LRT Jabodebek Ditetapkan Sebagai Objek Vital Nasional

Masyarakat memiliki peran penting dalam keberlangsungan LRT Jabodebek termasuk ikut menjaga keamanan.

Siti Ayu Rachma
Oleh Siti Ayu Rachma - Reporter
LRT Jabodebek Ditetapkan Sebagai Objek Vital Nasional
LRT Jabodebek Ditetapkan Sebagai Objek Vital Nasional (Merdeka.com)

Salah satu pertimbangan LRT Jabodebek menjadi Obvitnas adalah layanan transportasi berbasis tel ini telah melayani lebih dari 4,5 juta pengguna

LRT Jabodebek Ditetapkan Sebagai Objek Vital Nasional

Kementerian Perhubungan melalui Direktorat Jenderal Perkeretaapian menetapkan LRT Jabodebek sebagai Objek Vital Nasional (Obvitnas) Perkeretaapian. 


Salah satu pertimbangan LRT Jabodebek menjadi Obvitnas adalah layanan transportasi berbasis tel ini telah melayani lebih dari 4,5 juta pengguna sejak awal resmi dioperasikan.

Penetapan LRT Jabodebek sebagai Obvitnas berdasarkan Surat Keputusan Direktorat Jenderal Perkeretaapian Kementerian Perhubungan Nomor: KP- DJKA 5 Tahun 2024 tanggal 8 Januari 2024 tentang Penetapan Objek Vital Transportasi Darat Bidang Perkeretaapian Kereta Api Ringan / Light Rail Transit Jabodebek PT KAI (Persero).

Dok. Istimewa
Dok. Istimewa

"Sebagai moda transportasi perkeretaapian dengan teknologi modern, LRT Jabodebek tentunya memiliki peran dan dampak strategis bagi penggunanya," ujar Manager Public Relations LRT Jabodebek, Mahendro Trang Bawono, Senin (29/1).

Dok. Istimewa
Dok. Istimewa

Mahendro mengatakan, proses penetapan LRT Jabodebek sebagai Obvitnas telah dipersiapkan sejak bulan Oktober 2023

Dok. Istimewa
Dok. Istimewa

Penetapan melalui beberapa tahapan seperti pemeriksaan dokumen, pembahasan, hingga verifikasi lapangan oleh stakeholders terkait di antaranya Direktorat Keselamatan Perkeretaapian, serta melibatkan Kepolisian Negara Republik Indonesia.

Dok. Istimewa
Dok. Istimewa

Seiring penetapan LRT Jabodebek sebagai Obvitnas, Mahendro menyampaikan bahwa pengamanan akan dilakukan berdasarkan prinsip pengamanan internal dan ketentuan dalam peraturan perundang-undangan di bidang perkeretaapian dan pedoman pengamanan objek vital nasional.
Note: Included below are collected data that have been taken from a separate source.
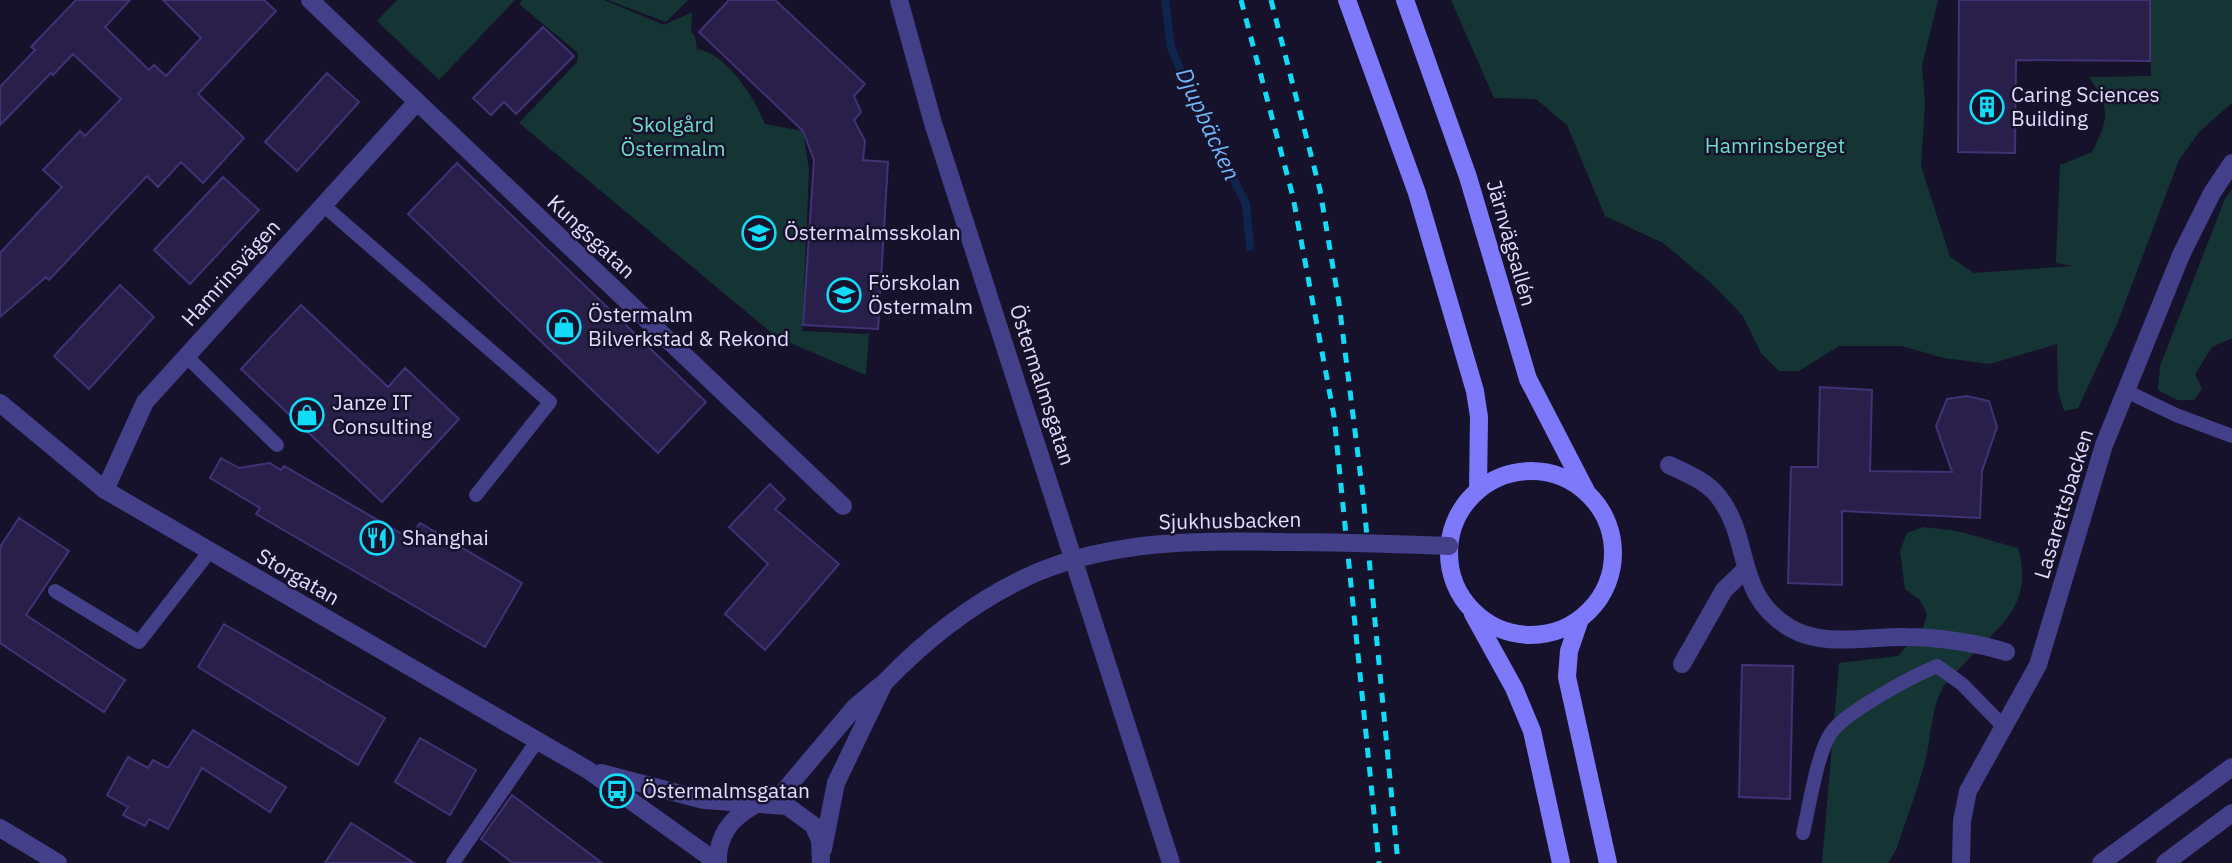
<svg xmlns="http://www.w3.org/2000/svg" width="2232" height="863" font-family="'IBM Plex Sans',sans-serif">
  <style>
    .green { fill: #153534 }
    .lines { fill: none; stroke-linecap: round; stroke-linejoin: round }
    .stream { stroke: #0f254d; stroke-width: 8 }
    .building { fill: #291f4b; stroke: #413276; stroke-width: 2 }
    .service { stroke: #433f88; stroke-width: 14 }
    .minor { stroke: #433f88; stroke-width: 18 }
    .tertiary { stroke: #433f88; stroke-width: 18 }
    .secondary { stroke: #7e78fa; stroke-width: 18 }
    .rail { stroke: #11dbf6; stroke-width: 5; stroke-dasharray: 10 9; stroke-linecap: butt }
    .tertiary-bridge { stroke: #433f88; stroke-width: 18 }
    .labels { text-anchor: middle; stroke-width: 5; stroke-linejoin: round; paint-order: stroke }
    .poi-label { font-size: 21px; fill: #e2ddfe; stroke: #17122b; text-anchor: start }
    .park-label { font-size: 21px; fill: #6addc2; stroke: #17122b }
    .street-label { font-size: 21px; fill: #e2ddfe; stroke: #17122b }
    .water-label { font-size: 23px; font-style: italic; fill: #70b7f9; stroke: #17122b }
  </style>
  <rect width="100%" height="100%" fill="#17122b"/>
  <path class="green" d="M397,0H515L439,80L377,21Z
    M522,0H604L664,25L692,12L691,31L695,36L697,49C726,53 755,98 765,124L803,131L809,170L802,331L869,334L866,375L778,338L519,123L577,62L578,53L519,4Z
    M608,0H688L666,22Z
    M1451,0H1938L1922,65L1925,103L1921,166L1950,257L1974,273L2073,266L2056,263L2060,165L2092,152C2109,118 2111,109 2089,77L2151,76L2150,0H2232V103L2199,132L2179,160L2117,324L2078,408L2064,411L2058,391L2057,344L1990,364L1944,358L1902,346H1839L1799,371H1779L1761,353L1743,316L1711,283L1663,243L1605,216L1567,125L1536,99L1494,98Z
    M2232,189V338L2212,347L2195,374L2202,389L2194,400H2177L2158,390L2160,366L2225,199Z
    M1923,527L1957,531L2018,548C2035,607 1998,626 1963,665C1956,672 1946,680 1942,689C1931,711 1931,735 1926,758C1918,789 1906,820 1896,850L1888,863H1822L1839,663L1898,656L1923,628L1927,614L1920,600L1905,589L1900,551L1907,533Z"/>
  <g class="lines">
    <path class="stream" d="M1165,0L1171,47L1188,89L1246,204L1250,247"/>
  </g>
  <path class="building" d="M76,0H130L105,27L149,70L154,65L166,76L201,38L163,0H264L276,11L198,94L244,138L203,183L181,162L158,187L147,176L49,280L46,277L0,317V253L62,187L43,170L80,131L85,136L121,99L73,54L53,75L51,73L0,125V87L35,50L31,47Z
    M729,0H775L865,84L854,96L861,112L854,120L865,141L863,160L888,162L878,329L803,325L814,160L803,131L699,32Z
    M1959,0H2150V61L2016,60L2015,153L1958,152Z
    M543,27L574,56L516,114L504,102L491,115L473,98Z
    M327,73L359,102L297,171L265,142Z
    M457,163L706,402L658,453L408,214Z
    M223,177L259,210L190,284L154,250Z
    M120,285L154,317L89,389L54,356Z
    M301,305L388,387L405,368L459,419L382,502L241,369Z
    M1820,387L1872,390L1870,471L1952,472L1936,426L1947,399L1967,396L1989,401L1997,427L1982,471L1980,518L1842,511V585L1788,583L1791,467H1818Z
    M221,458L239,468L270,463L281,470L284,466L409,538L420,523L522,583L485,647L256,514L260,508L210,478Z
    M770,484L785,499L775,509L839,564L765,650L725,614L768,564L729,527Z
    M19,518L69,551L26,615L125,680L104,712L0,643V547Z
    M224,624L385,718L358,765L198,667Z
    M1742,665L1793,666L1790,799L1739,797Z
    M193,730L286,787L270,812L202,768L168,829L149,819L145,826L123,815L128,807L107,795L128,757L148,768L153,760L168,768Z
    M420,738L476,770L450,815L395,782Z
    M512,795L602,863H513L481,839Z
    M351,823L414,863H325Z"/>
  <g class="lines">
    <path class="service" d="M323,205L550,402L476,495
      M186,356L277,445
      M2126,391L2176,415L2232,436
      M55,591L139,642L210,551
      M1803,833C1809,808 1817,753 1831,733C1845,712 1913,676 1937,666L1962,684L2003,726
      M453,863L537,741"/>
    <path class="minor" d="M310,0L843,506
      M899,0L933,123L1171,863
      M1669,465C1686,473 1706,481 1718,496C1753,540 1733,594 1790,628C1824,648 1869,636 1906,637C1936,637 1978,643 2006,652
      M105,490L145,402L416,103
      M1682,664L1724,590L1745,570
      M0,828L58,863
      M1961,863L1962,821L1968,791L2038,665L2104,445L2181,255L2212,193L2232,163
      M2101,863L2232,767
      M2165,863L2232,813"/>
    <path class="tertiary" d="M0,403L105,490L588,770L718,863
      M601,773L704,800L787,806L813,825L820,840L821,863
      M774,803L855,707L881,685
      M823,849L836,783L884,683
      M718,863C717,836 730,819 753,806"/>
    <path class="secondary" d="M1347,0L1417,193L1475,391L1479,417L1478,490
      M1405,0L1468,177L1528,379L1587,493
      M1449 553a82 82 0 1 1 164 0a82 82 0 1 1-164 0Z
      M1473,614L1514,688L1532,731L1561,863
      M1580,619L1569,651L1567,677L1608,863"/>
    <path class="rail" d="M1241,0L1293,197L1334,416L1379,863
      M1271,0L1320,190L1339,303L1363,495L1398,863"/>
    <path class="tertiary-bridge" d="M884,683C929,636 978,598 1038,572C1116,540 1201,540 1284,542C1339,542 1394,544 1449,546"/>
  </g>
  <defs>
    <symbol id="building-ring" viewBox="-11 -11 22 22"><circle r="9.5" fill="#17122b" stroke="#11dbf6" stroke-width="1.5"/><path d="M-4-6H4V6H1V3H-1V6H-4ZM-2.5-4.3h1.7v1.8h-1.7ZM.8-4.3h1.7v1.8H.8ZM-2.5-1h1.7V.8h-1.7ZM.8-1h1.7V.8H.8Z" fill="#11dbf6"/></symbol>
    <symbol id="school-ring" viewBox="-11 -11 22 22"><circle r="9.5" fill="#17122b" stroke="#11dbf6" stroke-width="1.5"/><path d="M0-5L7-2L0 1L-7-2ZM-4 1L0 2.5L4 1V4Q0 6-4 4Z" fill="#11dbf6"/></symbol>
    <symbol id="shop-ring" viewBox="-11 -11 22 22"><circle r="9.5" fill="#17122b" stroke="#11dbf6" stroke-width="1.5"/><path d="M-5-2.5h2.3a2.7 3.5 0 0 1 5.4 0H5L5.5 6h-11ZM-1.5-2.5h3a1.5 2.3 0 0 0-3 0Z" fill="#11dbf6"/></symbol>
    <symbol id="restaurant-ring" viewBox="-11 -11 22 22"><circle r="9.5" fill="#17122b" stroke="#11dbf6" stroke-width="1.5"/><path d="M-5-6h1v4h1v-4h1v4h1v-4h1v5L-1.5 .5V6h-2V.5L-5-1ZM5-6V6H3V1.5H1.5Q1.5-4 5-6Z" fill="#11dbf6"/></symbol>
    <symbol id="bus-ring" viewBox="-11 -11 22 22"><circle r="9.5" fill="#17122b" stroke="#11dbf6" stroke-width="1.5"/><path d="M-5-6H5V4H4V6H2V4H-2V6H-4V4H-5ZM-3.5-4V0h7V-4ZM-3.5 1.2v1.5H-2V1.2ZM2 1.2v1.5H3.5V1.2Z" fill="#11dbf6"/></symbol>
  </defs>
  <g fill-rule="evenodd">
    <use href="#building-ring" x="1968" y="88" width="38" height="38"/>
    <use href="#school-ring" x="740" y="214" width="38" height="38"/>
    <use href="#school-ring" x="825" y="276" width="38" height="38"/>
    <use href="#shop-ring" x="545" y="308" width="38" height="38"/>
    <use href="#shop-ring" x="288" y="396" width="38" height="38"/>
    <use href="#restaurant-ring" x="358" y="519" width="38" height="38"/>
    <use href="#bus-ring" x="598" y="772" width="38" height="38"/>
  </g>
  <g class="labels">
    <g class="poi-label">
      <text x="2011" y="102">Caring Sciences<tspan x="2011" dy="24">Building</tspan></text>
      <text x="784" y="240">Östermalmsskolan</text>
      <text x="868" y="290">Förskolan<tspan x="868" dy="24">Östermalm</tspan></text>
      <text x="588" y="322">Östermalm<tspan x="588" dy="24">Bilverkstad &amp; Rekond</tspan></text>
      <text x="332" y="410">Janze IT<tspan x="332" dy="24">Consulting</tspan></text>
      <text x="402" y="545">Shanghai</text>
      <text x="642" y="798">Östermalmsgatan</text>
    </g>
    <g class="park-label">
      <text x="673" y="132">Skolgård<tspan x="673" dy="24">Östermalm</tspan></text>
      <text x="1775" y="153">Hamrinsberget</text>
    </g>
    <g class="street-label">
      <text transform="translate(591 237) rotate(43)" y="7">Kungsgatan</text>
      <text transform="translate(1511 243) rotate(74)" y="7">Järnvägsallén</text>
      <text transform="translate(231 273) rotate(-48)" y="7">Hamrinsvägen</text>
      <text transform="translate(1042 385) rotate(72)" y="7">Östermalmsgatan</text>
      <text transform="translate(2064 504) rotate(-73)" y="7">Lasarettsbacken</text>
      <text transform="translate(1230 521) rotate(-1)" y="7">Sjukhusbacken</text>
      <text transform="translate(298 577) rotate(30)" y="7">Storgatan</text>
    </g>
    <g class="water-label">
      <text transform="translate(1208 124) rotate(65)" y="8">Djupbäcken</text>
    </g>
  </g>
</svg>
"Sebagai sistem transportasi perkeretaapian dengan kemudi otomatis pertama di Indonesia ini, maka diperlukan pengamanan terhadap stasiun, bangunan kantor dan depo, jalur, serta fasilitas operasi lainnya agar LRT Jabodebek dapat beroperasi dengan baik," tambah Mahendro.


Mahendro pun mengajak masyarakat untuk ikut berpartisipasi menjaga LRT Jabodebek.
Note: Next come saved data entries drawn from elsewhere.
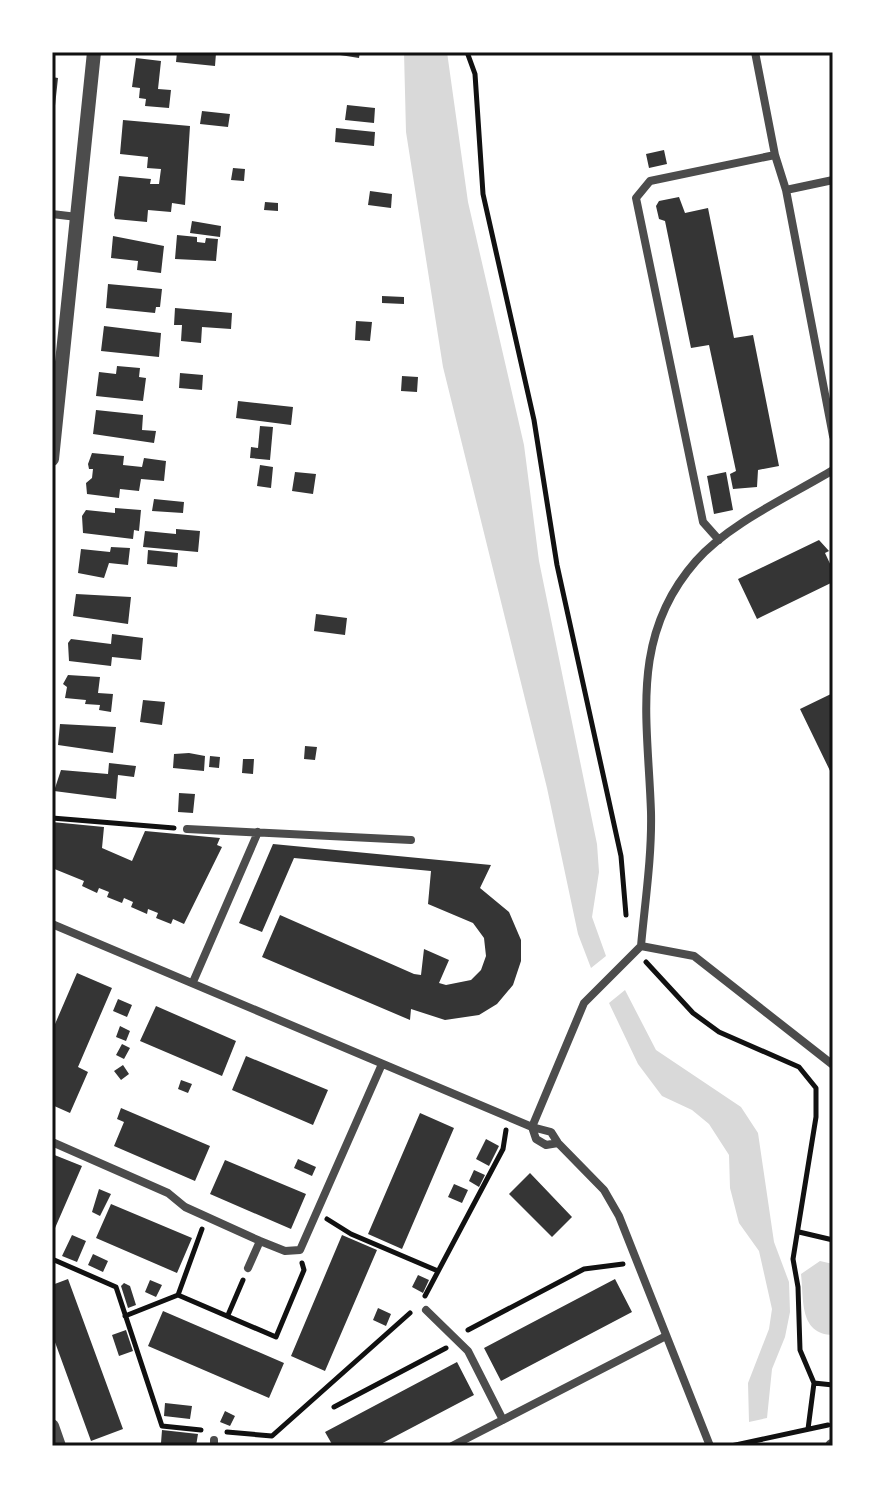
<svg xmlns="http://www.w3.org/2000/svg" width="885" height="1498" font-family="'Space Grotesk',sans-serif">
<rect width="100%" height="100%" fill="#fff"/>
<path fill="#d9d9d9" d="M404,52H447L468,202L524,445L539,561L597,844L599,872L592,917L606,956L591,968L578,934L547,788L443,367L406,132Z
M625,990L656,1050L741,1107L758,1133L774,1242L789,1282L790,1312L785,1337L772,1369L767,1418L749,1422L748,1383L769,1329L772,1309L759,1251L739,1223L730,1188L729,1155L709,1124L692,1110L662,1096L638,1064L609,1003Z
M820,1261L833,1264V1335C799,1334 804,1300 801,1274Z"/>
<path fill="#353535" d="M177,52L216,53L215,66L176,62Z
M321,52H360L359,58Z
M136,58L161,61L158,89L171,90L169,108L145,106L146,99L139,98L140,88L132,87Z
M52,77L58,78L54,115H52Z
M347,105L375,108L374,123L345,120Z
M202,111L230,114L228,127L200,124Z
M123,120L190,126L185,205L172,203L171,212L148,210L147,222L115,219L114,215L119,176L151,179L150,184H159L161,169L147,168L148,157L120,154Z
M336,128L375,132L374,146L335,142Z
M664,150L667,164L649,168L646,154Z
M233,168L245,169L244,181L231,180Z
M370,191L392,194L391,208L368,205Z
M679,197L685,213L708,208L734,338L753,335L779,466L758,470L757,487L733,489L730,474L736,471L709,345L691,348L665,221L659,219L656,206L659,201Z
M265,202L278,203V211L264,210Z
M192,221L221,226L220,237L190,233Z
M177,235L197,237V242L205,243L206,238L218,239L216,261L175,259Z
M113,236L164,246L161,273L137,270L138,261L111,258Z
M108,284L162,289L160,307H156L155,313L106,308Z
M382,296L404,297V304L382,303Z
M175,308L232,313L231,329L202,327L201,343L181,341L182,325H174Z
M356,321L372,322L370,341L355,340Z
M104,326L161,333L159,357L101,351Z
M117,366L140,368L139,377L146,378L143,401L96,396L99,372L116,374Z
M180,373L203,375L202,390L179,388Z
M402,376L418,377L417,392L401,391Z
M238,401L293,407L291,425L236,418Z
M96,410L143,415L142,430L156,431L154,443L93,434Z
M260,426L273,427L270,460L250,458L251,447L258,448Z
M92,453L124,456L123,465L142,467L144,458L166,461L164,481L141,479L139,491L120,489L119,498L87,494L86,483L92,478L93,469H89L88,464Z
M260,465L273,467L271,488L257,486Z
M295,472L316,474L313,494L292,491Z
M726,472L733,510L714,514L707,476Z
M154,499L184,502L183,513L152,511Z
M115,508L141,510L139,531L134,530L133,539L83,533L82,516L86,510L115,513Z
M176,529L200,531L198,552L143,547L145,531L176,534Z
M819,540L829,551L825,553L833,570V582L757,619L738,579Z
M111,547L130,548L128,565L109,563L104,578L78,573L81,549L110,552Z
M148,550L178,553L177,567L147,564Z
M76,594L131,597L128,624L73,616Z
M316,614L347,618L345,635L314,631Z
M112,634L143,638L141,660L112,657L111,666L69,661L68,643L71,639L111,644Z
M68,675L100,677L98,693L113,694L111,712L99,710L100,705L85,704L86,700L65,698L67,687L63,684Z
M833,693V777L800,709Z
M143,700L165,702L162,725L140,722Z
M60,724L116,727L113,753L58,745Z
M305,746L317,747L315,760L304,759Z
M189,753L205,756L204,771L173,768L174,754Z
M210,756L220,757L219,768L209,767Z
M243,759H254L253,774L242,773Z
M109,763L136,766L134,777L118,775L116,799L54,791L61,770L108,774Z
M179,793L195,794L193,813L178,812Z
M52,822L104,827L102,848L132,861L145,831L220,838L217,845L222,847L184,924L173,919L171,924L156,918L158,913L148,909L147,914L131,907L133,902L124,898L122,903L107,897L109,892L99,888L97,893L82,886L84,881L52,868Z
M273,844L491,865L480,888L509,912L521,940V961L513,985L497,1004L479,1015L445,1020L411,1009L410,1020L262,957L280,915L414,974L421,975L424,949L449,960L439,983L446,985L471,980L481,970L486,956L484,938L473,923L428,904L431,871L294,858L262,932L239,923Z
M77,973L112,988L78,1067L88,1072L70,1113L52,1105V1031Z
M118,999L132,1005L127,1017L113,1011Z
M156,1006L236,1041L222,1076L140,1041Z
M120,1026L130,1031L126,1041L116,1037Z
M122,1044L130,1048L124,1059L116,1055Z
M246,1056L328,1090L313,1125L232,1090Z
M123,1065L129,1074L121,1080L114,1071Z
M181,1080L192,1084L188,1093L178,1089Z
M121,1108L210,1146L195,1181L114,1146L124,1122L117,1119Z
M420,1113L454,1128L402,1249L368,1234Z
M486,1139L499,1146L489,1166L476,1159Z
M52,1154L82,1166L52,1235Z
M298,1159L316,1167L312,1176L294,1168Z
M225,1160L306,1194L291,1229L210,1194Z
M474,1170L485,1175L479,1187L469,1181Z
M530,1173L572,1217L552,1237L509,1194Z
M454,1184L468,1190L462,1203L448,1197Z
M99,1189L111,1194L100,1216L92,1212Z
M111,1204L192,1238L177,1273L96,1238Z
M72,1235L86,1241L77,1262L62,1256Z
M342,1235L377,1250L325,1371L291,1356Z
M93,1254L108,1261L103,1272L88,1265Z
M418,1275L429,1280L423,1293L412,1287Z
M68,1279L123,1429L91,1441L52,1334V1285Z
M615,1279L632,1312L501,1381L484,1348Z
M150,1280L162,1285L156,1297L145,1292Z
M124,1283L130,1286L136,1305L128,1308L121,1286Z
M378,1308L391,1314L386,1326L373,1320Z
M163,1311L284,1363L269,1398L148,1346Z
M126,1330L133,1351L119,1356L112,1335Z
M457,1362L474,1395L377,1446H333L325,1432Z
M165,1403L192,1406L190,1419L164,1416Z
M225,1411L235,1416L230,1426L220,1422Z
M162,1430L198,1434L196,1446L161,1443Z"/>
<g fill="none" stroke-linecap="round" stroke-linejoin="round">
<path stroke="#111" stroke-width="5" d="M467,52L475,74L483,194L534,420L557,565L621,856L626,915
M52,818L174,828
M646,962L693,1013L719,1032L799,1067L816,1088V1117L793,1259L798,1287L800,1350L814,1383L808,1429
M327,1219L351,1234L438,1271
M202,1229L178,1295L276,1337L304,1270L302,1263
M799,1232L833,1240
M52,1259L116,1287L162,1426L201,1430
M425,1296L503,1149L506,1130
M228,1315L243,1280
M125,1316L178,1295
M468,1330L584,1269L623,1264
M814,1383L833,1385
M334,1407L446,1348
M227,1432L272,1436L410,1313
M731,1446L828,1425"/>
<path stroke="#4c4c4c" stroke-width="8" d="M755,52L775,155L786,190L833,436
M786,190L833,180
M52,214L77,217
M719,540L703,522L636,198L650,181L775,155
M187,829L411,840
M52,924L532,1127L551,1132L558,1143L604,1190L619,1216L710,1446
M641,946L694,956L833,1065
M193,982L258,832
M52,1142L168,1193L185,1207L260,1241L285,1251L300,1250L382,1064
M558,1143L546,1145L536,1139L532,1127L584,1003L641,946C645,902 652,856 651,812C648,720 629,637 696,561C728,524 790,496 833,470
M248,1268L260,1241
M426,1310L468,1351L503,1420
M214,1446V1440
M452,1446L666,1336"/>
<path stroke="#4c4c4c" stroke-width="14" d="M52,459L94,52
M52,1426L59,1446
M832,1446H833"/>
</g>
<rect width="885" height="1498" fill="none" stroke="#ffffff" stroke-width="108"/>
<rect x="54" y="54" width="777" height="1390" fill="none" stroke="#111" stroke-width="3"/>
</svg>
Masyarakat memiliki peran penting dalam keberlangsungan LRT Jabodebek termasuk ikut menjaga keamanan dengan tidak melakukan aksi vandalisme dan melaporkan secara proaktif jika mengetahui terkait hal yang berpotensi menganggu keamanan di sekitar area operasional LRT Jabodebek.